After more than three months of delay, D.C. provided the requested transfers within days after court hearing on plaintiffs’ request for immediate relief

WASHINGTON — In response to a lawsuit brought by children held for months in juvenile detention rather than rehabilitative placements to which they are entitled by law, the D.C. government has now transferred the two sixteen-year-old plaintiffs to rehabilitative placements, the plaintiffs’ lawyers confirmed in court filings today.

The moves come just days after federal Judge Carl J. Nichols held a two-hour hearing on the request by plaintiffs’ lawyers from the ACLU of the District of Columbia (ACLU-D.C.) and the Public Defender Service for the District of Columbia (PDS) that the court order immediate transfers to rehabilitative placements for the two named plaintiffs, identified in court papers as K.Y. and D.J. Today’s filing informs the court of the recent transfers and asks the court to continue to consider ordering broader relief for all the children housed at D.C.’s troubled juvenile detention facility, the Youth Services Center.

The case, K.Y. v. District of Columbia, concerns the practices of the D.C. Department of Youth Rehabilitation Services (DYRS), which is the agency in charge of rehabilitative placements for children who have been adjudicated delinquent by the D.C. family court. Filed October 28, the lawsuit alleges that DYRS has a practice of missing statutory deadlines to complete assessments and treatment plans for children committed to its care, and that as a result DYRS regularly holds children for months at the jail-like Youth Services Center instead of promptly transferring them to appropriate rehabilitative placements. Without prompt transfers to rehabilitative placement, plaintiffs allege, children suffer a range of psychological harms and also must spend a longer time in secure detention facilities because they do not start earning their way toward less restrictive placements until their rehabilitative placements begin.

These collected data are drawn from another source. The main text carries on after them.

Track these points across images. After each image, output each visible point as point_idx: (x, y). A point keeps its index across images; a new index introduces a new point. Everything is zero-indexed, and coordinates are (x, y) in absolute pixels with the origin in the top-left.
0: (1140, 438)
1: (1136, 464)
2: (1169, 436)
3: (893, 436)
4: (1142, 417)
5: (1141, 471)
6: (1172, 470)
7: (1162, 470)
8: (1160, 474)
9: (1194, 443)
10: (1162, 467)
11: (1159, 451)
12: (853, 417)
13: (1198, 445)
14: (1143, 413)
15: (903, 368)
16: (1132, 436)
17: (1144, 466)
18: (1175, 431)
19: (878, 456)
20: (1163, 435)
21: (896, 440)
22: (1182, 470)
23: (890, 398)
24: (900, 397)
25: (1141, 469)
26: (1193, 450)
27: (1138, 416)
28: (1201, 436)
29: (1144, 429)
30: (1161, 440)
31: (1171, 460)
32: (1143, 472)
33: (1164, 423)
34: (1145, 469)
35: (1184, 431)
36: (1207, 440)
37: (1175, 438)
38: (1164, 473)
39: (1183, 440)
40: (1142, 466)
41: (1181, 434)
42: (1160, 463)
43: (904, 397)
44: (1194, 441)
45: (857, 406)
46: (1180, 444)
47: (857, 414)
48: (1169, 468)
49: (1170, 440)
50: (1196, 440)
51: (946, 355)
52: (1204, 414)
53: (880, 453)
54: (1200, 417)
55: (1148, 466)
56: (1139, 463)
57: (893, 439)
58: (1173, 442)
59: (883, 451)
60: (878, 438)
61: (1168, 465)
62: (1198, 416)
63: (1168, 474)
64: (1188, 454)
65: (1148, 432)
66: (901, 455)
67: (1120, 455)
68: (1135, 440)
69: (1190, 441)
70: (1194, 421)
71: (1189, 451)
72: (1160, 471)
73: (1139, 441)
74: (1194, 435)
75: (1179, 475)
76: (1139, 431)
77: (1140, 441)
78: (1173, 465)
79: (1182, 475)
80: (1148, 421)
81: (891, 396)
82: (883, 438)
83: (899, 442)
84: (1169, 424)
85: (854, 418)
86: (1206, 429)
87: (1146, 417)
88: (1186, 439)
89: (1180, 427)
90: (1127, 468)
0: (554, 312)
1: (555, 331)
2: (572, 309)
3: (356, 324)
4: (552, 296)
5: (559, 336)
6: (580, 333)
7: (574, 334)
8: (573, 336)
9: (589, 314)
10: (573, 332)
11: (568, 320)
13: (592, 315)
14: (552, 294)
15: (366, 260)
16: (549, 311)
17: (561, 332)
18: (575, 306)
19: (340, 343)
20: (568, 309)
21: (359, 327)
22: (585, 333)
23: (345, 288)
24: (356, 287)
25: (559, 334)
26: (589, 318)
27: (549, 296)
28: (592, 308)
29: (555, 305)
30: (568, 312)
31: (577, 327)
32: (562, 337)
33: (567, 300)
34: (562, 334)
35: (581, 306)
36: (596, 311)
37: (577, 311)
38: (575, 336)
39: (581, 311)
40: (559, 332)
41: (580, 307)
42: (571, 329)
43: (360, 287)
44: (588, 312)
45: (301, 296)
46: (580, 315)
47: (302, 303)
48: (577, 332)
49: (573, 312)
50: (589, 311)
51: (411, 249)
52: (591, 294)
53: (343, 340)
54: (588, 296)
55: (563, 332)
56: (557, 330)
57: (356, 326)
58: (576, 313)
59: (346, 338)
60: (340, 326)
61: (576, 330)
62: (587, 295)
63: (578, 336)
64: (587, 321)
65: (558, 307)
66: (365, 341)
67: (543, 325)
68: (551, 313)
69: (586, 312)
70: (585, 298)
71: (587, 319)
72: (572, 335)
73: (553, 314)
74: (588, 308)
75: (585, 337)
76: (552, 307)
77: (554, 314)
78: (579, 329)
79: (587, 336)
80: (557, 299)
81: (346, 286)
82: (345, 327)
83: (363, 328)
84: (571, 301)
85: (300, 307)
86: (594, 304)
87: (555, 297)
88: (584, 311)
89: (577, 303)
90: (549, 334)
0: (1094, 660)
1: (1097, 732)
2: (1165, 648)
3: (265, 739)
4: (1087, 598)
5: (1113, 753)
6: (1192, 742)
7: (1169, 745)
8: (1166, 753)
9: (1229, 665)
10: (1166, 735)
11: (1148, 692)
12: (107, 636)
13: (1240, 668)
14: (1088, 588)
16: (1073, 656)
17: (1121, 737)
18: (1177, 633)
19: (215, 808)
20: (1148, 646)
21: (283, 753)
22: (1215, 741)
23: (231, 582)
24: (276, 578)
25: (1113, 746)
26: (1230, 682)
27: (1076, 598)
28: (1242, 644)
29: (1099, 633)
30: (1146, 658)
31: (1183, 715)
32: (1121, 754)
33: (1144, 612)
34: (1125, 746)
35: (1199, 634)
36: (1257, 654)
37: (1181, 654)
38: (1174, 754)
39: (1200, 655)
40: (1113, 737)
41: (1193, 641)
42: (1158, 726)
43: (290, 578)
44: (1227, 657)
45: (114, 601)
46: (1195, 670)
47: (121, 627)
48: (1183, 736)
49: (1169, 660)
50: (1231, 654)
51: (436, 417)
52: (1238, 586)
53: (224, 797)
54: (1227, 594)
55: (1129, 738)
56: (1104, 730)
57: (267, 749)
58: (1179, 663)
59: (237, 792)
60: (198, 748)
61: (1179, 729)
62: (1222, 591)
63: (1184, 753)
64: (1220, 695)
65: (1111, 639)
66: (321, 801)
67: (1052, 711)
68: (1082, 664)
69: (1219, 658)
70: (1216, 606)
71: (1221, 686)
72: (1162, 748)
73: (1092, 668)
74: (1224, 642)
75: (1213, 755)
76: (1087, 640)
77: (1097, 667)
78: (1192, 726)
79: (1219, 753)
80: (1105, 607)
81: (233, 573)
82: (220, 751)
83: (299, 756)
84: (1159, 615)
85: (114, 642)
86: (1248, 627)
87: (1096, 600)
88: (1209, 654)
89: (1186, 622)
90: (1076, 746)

“Everyone from the Mayor to the Council to the Attorney General to the Family Court agrees that DYRS is failing the children committed to its care for rehabilitation,” said Megan Yan, PDS attorney and counsel for the plaintiffs. “Even the DYRS Director, Sam Abed, has said children should be transferred to their rehabilitative placements within 30 days of commitment instead of languishing in what is essentially a children’s jail. But our clients were there for three to four times that length prior to their recent transfers.”

The court heard oral argument December 12 on plaintiffs’ request for immediate transfers for K.Y. and D.J. based on violations of both D.C. law and their constitutional right to due process of law. Briefing on whether the court should certify a class of all children held at the Youth Services Center awaiting placement is scheduled to conclude in January.

“When children are held in the District’s jail-like detention center, they can experience irreparable mental, emotional, and physical harm,” said Aditi Shah, staff attorney at the ACLU-D.C. and counsel for the plaintiffs. “While we are glad DYRS finally transferred our clients to their placements following last week’s court hearing, we need systemwide relief so that all children committed to DYRS promptly receive the rehabilitation to which they are entitled by law.”

Along with the District government itself, DYRS Director Sam Abed is also named as a defendant in this case. The case was filed in the U.S. District Court for the District of Columbia.